§ Exercise brief:
Render the lines of every entry below as a numbered list, omitting any blank lines.

[Items listed in a dataset]
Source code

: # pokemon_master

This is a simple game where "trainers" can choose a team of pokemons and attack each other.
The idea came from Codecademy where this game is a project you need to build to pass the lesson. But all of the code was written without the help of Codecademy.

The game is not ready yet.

§ Task response:
1. Source code
2. : # pokemon_master
3. This is a simple game where "trainers" can choose a team of pokemons and attack each other.
4. The idea came from Codecademy where this game is a project you need to build to pass the lesson. But all of the code was written without the help of Codecademy.
5. The game is not ready yet.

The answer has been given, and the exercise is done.